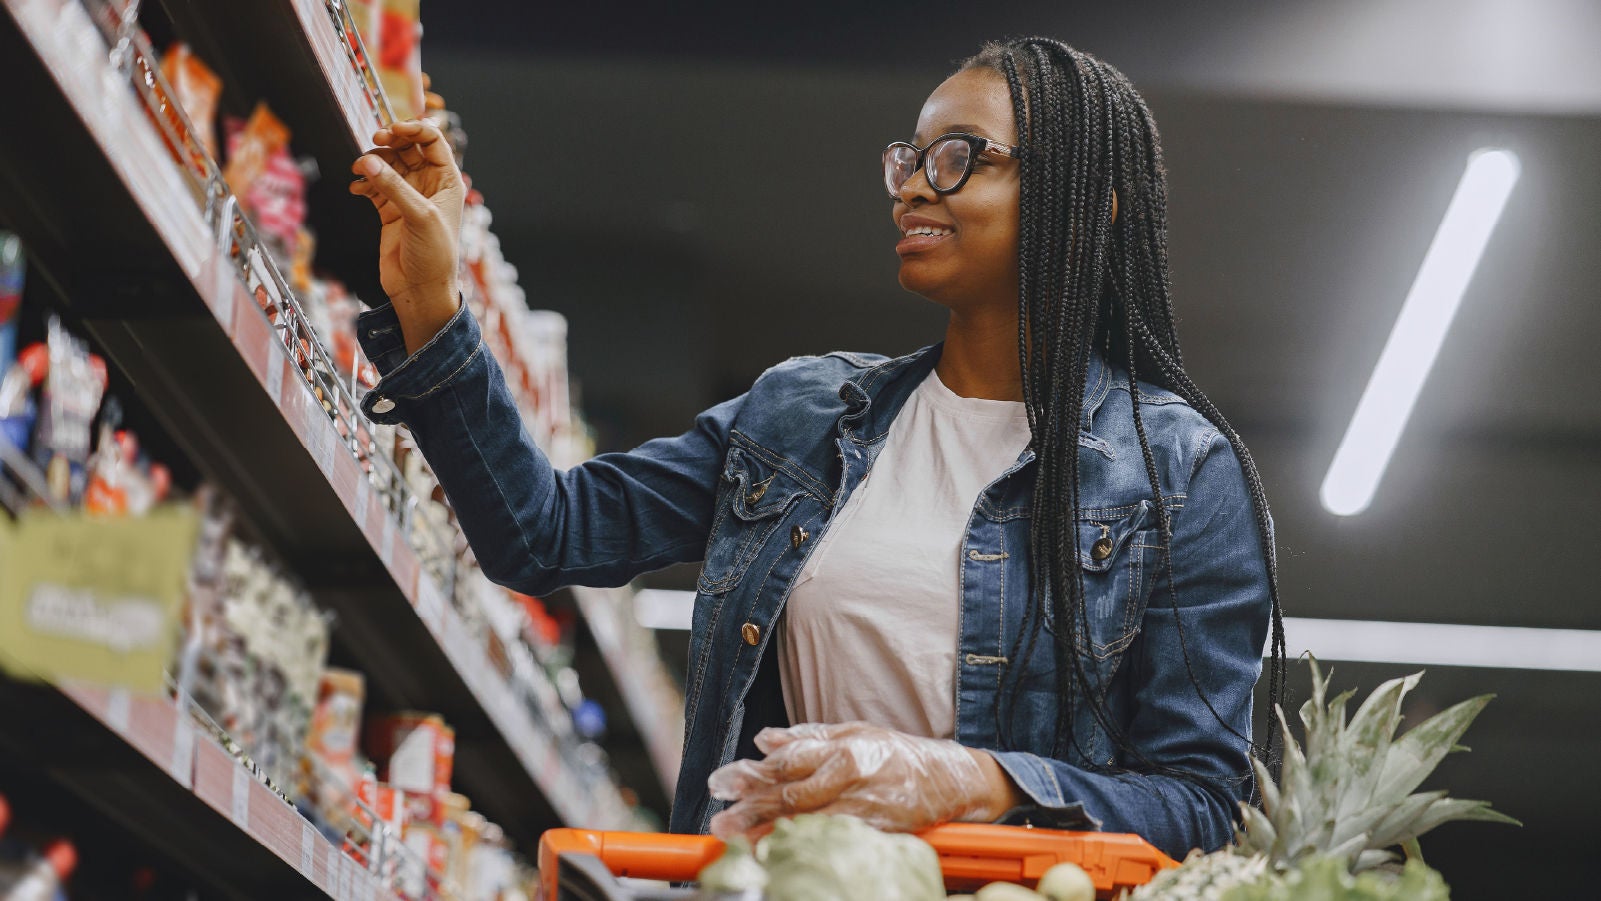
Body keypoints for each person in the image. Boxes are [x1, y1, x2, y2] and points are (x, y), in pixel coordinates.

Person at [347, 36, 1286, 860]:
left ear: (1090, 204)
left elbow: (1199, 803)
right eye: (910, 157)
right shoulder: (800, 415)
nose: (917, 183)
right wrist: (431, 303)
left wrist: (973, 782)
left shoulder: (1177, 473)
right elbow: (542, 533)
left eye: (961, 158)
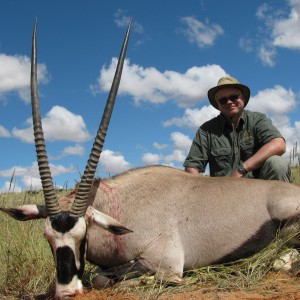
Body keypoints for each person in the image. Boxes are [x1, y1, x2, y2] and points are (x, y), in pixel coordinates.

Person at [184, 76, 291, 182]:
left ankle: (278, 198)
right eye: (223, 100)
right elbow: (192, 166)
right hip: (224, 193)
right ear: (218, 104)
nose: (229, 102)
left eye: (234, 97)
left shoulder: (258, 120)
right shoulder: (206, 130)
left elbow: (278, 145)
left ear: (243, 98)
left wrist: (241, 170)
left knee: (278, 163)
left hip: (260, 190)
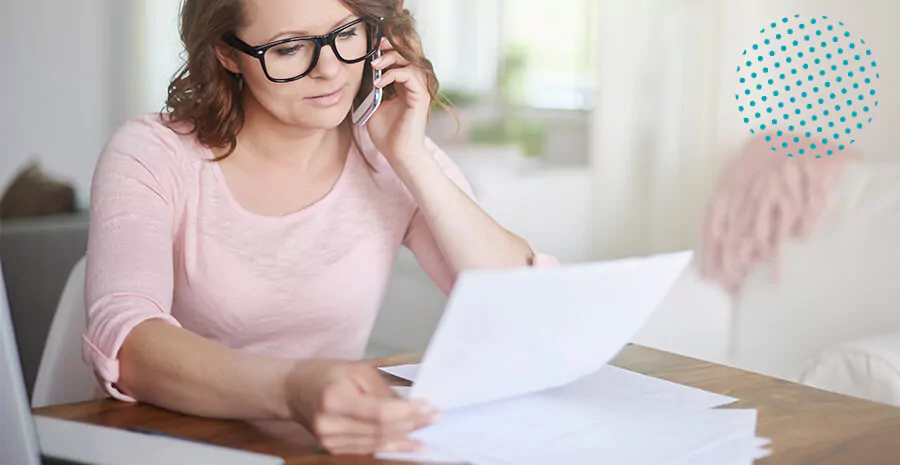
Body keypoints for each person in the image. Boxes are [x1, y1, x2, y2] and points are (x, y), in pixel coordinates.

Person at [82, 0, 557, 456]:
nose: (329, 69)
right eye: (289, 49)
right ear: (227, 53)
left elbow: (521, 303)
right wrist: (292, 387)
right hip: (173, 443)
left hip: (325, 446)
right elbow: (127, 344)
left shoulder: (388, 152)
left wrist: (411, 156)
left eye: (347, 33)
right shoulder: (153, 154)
=====
## TO DO
Retype all the records exactly and keep out every picture.

## RESULT
Body keypoints for each person in the image. Boxes are [x1, y1, x2, y2] and points are (x, y), in pixel coordinates.

Person at [347, 36, 1286, 860]:
left ear: (1090, 204)
left elbow: (1199, 803)
right eye: (910, 157)
right shoulder: (800, 415)
nose: (917, 183)
right wrist: (431, 303)
left wrist: (973, 782)
left shoulder: (1177, 473)
right elbow: (542, 533)
left eye: (961, 158)
Body keypoints for each person in the image. Boxes are [x1, y1, x2, y2] and points are (x, y), in pixel coordinates.

Person at [184, 76, 291, 182]:
left ankle: (278, 198)
right eye: (223, 100)
right elbow: (192, 166)
right hip: (224, 193)
right ear: (218, 104)
nose: (229, 102)
left eye: (234, 97)
left shoulder: (258, 120)
right shoulder: (206, 130)
left elbow: (278, 145)
left ear: (243, 98)
left wrist: (241, 170)
left knee: (278, 163)
left hip: (260, 190)
Body keypoints for each person in the image. Boxes are [x1, y1, x2, y2] and points are (x, y), in pixel coordinates.

Person at [82, 0, 557, 456]:
nose: (329, 69)
right eye: (289, 49)
right ear: (227, 53)
left elbow: (521, 303)
right wrist: (292, 387)
right hip: (173, 443)
left hip: (325, 446)
right elbow: (127, 344)
left shoulder: (388, 152)
left wrist: (411, 156)
left eye: (347, 33)
right shoulder: (153, 154)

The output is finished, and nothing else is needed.